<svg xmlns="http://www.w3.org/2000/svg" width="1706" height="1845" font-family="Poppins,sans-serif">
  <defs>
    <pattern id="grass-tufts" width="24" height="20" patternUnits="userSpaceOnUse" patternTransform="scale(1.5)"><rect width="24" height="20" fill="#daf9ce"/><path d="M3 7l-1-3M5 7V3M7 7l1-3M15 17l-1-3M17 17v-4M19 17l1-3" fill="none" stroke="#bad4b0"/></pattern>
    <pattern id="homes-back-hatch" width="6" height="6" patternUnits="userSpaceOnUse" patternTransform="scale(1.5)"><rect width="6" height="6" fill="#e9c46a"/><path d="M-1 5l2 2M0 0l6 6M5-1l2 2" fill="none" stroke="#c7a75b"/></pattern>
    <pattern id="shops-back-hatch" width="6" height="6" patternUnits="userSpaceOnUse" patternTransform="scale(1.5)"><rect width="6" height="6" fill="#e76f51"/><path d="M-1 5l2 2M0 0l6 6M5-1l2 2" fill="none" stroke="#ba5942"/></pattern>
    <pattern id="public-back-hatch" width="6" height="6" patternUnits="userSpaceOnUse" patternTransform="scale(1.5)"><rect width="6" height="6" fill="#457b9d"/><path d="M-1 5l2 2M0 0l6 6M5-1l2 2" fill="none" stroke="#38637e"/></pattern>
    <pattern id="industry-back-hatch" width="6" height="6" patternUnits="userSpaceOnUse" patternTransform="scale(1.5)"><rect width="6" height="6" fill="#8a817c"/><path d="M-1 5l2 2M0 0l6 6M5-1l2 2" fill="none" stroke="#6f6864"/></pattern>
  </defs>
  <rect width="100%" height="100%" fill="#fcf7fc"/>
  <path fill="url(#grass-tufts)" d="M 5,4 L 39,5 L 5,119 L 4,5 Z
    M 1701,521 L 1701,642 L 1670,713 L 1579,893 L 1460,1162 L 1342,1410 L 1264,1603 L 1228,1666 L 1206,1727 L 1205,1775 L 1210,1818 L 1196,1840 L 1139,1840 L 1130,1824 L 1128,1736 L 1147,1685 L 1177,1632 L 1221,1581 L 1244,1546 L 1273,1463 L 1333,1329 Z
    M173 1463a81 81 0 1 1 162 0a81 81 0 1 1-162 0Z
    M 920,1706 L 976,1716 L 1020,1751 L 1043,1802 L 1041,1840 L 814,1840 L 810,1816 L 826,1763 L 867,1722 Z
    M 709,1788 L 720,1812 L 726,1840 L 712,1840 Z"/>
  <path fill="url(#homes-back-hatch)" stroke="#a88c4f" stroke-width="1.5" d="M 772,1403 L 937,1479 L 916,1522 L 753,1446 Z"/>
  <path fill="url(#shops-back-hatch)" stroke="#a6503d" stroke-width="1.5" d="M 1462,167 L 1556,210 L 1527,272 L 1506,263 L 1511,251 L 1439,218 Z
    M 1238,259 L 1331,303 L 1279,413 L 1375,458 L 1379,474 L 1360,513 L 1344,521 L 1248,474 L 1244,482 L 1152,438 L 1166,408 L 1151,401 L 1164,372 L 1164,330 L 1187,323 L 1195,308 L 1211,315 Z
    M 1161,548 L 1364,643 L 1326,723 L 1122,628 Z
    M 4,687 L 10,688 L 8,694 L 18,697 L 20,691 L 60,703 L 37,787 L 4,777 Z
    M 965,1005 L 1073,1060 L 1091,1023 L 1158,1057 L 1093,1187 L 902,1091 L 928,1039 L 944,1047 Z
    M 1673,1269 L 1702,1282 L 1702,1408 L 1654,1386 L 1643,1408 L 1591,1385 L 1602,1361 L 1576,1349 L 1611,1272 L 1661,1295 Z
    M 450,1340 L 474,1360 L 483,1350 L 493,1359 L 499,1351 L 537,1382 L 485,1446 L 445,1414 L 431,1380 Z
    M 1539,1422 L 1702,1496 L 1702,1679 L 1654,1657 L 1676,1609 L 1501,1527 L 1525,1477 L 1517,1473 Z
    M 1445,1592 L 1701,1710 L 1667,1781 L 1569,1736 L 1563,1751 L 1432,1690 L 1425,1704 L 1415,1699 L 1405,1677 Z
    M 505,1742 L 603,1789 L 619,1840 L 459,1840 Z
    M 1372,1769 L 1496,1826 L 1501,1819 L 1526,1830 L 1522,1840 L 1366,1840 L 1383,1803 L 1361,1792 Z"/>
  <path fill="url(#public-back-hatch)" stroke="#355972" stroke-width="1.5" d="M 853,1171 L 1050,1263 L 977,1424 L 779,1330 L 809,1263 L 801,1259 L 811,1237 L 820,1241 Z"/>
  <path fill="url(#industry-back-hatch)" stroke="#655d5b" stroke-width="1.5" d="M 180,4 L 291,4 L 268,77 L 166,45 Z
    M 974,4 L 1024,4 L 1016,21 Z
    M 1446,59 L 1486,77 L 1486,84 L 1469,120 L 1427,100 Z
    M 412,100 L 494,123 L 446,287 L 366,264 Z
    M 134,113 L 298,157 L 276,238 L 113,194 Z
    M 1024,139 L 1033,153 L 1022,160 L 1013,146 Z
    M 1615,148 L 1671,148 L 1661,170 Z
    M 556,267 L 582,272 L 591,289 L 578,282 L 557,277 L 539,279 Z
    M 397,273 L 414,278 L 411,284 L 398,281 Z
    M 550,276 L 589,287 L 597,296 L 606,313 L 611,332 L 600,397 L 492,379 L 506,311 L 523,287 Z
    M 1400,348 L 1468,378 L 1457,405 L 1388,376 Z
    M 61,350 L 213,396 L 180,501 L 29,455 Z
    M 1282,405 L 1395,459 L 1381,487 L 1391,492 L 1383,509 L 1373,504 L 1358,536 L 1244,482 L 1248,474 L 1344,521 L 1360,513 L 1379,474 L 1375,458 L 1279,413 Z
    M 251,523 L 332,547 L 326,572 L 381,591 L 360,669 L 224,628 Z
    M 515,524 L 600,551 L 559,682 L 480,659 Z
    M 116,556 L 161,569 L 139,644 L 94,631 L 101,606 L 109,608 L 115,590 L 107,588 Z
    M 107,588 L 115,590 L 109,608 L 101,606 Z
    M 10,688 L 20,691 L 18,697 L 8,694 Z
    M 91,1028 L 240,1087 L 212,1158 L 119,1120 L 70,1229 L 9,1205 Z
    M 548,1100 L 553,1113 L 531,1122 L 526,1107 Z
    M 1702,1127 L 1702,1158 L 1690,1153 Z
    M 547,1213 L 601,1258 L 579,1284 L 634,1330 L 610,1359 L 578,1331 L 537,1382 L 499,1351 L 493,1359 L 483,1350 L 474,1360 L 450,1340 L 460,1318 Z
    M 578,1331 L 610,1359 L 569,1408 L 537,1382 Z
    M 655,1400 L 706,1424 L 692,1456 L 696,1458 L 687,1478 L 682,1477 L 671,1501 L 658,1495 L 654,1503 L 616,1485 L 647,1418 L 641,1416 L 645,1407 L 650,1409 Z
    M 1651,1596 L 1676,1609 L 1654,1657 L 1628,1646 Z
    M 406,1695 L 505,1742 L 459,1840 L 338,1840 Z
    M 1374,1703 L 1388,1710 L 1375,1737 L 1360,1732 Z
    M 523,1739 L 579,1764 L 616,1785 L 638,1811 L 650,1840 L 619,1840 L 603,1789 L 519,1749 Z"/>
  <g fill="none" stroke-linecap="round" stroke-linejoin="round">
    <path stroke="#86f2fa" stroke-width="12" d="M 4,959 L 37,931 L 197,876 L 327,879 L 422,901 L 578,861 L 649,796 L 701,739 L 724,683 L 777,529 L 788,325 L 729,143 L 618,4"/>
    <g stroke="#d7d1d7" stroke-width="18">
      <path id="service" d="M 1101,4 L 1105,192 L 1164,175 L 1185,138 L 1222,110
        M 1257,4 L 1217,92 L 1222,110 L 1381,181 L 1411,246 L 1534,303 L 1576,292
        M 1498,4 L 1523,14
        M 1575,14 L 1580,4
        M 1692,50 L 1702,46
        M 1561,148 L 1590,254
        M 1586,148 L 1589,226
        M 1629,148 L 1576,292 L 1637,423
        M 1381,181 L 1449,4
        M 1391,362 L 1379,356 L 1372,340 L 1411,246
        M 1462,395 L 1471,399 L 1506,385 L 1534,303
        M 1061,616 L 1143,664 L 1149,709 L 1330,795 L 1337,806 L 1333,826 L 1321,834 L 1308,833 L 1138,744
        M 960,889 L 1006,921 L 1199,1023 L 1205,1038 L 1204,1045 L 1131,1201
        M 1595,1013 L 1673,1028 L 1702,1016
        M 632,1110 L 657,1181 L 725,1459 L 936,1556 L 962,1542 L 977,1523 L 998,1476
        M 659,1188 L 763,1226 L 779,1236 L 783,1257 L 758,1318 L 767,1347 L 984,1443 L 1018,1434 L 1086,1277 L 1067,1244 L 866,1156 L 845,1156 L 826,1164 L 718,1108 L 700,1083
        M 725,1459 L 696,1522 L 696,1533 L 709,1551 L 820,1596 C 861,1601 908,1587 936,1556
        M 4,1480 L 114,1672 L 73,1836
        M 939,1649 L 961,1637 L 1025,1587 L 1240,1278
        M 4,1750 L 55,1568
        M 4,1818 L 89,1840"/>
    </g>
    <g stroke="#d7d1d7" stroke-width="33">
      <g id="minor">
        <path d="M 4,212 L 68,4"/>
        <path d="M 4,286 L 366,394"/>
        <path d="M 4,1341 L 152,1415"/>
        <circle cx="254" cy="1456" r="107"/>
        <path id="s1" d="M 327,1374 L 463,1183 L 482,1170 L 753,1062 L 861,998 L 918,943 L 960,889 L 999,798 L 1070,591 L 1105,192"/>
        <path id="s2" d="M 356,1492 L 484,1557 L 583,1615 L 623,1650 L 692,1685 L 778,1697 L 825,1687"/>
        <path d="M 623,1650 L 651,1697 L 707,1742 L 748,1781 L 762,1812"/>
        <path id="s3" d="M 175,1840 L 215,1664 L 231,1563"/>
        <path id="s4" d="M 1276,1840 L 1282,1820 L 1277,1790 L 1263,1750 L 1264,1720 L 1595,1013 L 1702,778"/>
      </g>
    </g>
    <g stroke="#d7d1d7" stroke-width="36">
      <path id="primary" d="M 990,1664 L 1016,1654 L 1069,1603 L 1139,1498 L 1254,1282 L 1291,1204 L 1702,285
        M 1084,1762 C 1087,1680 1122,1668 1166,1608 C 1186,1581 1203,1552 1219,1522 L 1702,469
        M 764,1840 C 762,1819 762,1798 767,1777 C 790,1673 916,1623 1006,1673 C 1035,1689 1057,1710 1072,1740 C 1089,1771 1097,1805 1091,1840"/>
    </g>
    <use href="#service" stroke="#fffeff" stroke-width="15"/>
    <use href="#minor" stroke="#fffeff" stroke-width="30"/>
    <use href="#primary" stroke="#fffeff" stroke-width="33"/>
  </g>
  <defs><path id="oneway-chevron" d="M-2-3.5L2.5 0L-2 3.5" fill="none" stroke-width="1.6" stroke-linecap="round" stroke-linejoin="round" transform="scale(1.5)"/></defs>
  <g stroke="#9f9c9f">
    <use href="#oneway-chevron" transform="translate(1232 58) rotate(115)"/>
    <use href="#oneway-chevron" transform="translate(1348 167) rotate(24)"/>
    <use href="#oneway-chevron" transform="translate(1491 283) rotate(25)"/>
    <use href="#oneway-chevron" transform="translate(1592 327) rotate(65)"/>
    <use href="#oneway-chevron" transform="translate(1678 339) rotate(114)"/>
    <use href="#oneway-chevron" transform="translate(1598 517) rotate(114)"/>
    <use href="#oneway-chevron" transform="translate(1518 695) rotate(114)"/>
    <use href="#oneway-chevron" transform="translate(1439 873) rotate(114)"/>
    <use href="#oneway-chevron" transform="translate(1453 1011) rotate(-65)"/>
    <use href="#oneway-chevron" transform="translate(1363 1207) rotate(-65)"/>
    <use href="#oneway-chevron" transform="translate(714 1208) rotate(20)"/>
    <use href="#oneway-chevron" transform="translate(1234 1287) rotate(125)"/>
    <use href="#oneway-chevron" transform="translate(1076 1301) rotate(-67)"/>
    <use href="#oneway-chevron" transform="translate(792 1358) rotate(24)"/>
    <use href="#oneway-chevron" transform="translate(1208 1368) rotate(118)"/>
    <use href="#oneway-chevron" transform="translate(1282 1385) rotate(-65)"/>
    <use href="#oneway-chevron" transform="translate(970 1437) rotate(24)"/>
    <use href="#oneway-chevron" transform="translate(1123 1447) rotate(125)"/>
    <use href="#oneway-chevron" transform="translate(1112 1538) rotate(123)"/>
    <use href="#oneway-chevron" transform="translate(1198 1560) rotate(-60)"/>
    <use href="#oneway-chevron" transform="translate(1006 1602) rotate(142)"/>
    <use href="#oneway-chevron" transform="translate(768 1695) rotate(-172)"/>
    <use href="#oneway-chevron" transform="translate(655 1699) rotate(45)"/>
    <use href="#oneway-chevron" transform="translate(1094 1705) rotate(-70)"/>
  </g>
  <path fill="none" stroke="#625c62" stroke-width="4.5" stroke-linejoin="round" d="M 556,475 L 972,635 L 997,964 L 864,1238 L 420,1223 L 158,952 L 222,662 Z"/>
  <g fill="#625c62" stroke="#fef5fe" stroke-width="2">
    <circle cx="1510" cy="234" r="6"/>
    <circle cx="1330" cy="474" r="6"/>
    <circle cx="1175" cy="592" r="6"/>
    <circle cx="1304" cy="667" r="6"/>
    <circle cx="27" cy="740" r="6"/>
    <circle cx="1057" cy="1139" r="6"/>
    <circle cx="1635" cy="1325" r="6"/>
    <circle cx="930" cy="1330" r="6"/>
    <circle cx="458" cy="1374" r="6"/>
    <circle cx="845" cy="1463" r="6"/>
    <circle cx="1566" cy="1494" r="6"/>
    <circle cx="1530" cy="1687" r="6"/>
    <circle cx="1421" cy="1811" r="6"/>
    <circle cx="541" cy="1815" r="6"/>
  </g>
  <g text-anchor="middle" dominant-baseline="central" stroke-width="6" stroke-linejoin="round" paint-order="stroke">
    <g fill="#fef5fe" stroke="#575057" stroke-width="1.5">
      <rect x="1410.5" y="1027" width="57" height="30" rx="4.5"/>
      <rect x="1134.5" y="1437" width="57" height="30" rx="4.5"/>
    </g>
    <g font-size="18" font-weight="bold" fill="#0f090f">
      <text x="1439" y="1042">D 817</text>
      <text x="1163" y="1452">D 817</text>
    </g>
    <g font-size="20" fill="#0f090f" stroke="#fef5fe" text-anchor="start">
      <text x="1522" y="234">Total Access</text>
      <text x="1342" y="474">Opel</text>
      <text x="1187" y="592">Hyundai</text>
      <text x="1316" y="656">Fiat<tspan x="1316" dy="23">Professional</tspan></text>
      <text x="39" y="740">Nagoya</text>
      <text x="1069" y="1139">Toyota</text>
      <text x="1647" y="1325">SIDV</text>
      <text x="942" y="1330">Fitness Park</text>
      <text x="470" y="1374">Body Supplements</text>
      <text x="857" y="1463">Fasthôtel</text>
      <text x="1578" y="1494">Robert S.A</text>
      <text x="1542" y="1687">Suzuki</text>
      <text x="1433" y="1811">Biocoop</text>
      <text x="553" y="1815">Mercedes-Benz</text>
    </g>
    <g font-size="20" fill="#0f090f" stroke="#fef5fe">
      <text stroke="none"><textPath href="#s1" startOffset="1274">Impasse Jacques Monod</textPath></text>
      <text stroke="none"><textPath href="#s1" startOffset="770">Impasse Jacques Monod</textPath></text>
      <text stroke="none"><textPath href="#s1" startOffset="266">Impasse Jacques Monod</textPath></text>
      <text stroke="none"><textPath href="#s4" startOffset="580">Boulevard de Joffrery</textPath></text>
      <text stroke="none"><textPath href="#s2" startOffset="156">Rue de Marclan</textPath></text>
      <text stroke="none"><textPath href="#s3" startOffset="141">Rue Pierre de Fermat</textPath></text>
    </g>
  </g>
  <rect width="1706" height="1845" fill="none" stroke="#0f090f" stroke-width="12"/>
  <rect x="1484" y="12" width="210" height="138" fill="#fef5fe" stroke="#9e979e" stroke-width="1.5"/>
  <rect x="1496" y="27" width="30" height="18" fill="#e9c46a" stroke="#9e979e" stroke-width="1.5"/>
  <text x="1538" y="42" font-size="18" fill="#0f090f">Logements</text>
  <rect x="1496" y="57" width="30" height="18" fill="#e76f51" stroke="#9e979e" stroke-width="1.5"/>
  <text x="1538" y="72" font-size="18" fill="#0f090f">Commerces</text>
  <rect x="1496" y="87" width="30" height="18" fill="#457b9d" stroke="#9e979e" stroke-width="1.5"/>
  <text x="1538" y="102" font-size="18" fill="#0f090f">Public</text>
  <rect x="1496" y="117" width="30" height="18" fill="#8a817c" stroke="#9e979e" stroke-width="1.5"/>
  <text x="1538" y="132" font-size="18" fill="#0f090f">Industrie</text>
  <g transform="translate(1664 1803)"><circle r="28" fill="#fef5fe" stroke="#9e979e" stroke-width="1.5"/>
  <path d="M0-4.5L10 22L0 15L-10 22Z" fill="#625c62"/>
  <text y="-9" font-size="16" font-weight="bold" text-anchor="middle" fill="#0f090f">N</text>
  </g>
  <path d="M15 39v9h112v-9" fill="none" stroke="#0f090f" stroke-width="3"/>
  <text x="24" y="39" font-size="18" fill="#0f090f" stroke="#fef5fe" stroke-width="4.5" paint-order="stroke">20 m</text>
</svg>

**PROBLEM DESCRIPTION:**
Working through the records, find each line containing the word "middle" and copy it.

**TASK RESULT:**
  <g text-anchor="middle" dominant-baseline="central" stroke-width="6" stroke-linejoin="round" paint-order="stroke">
  <text y="-9" font-size="16" font-weight="bold" text-anchor="middle" fill="#0f090f">N</text>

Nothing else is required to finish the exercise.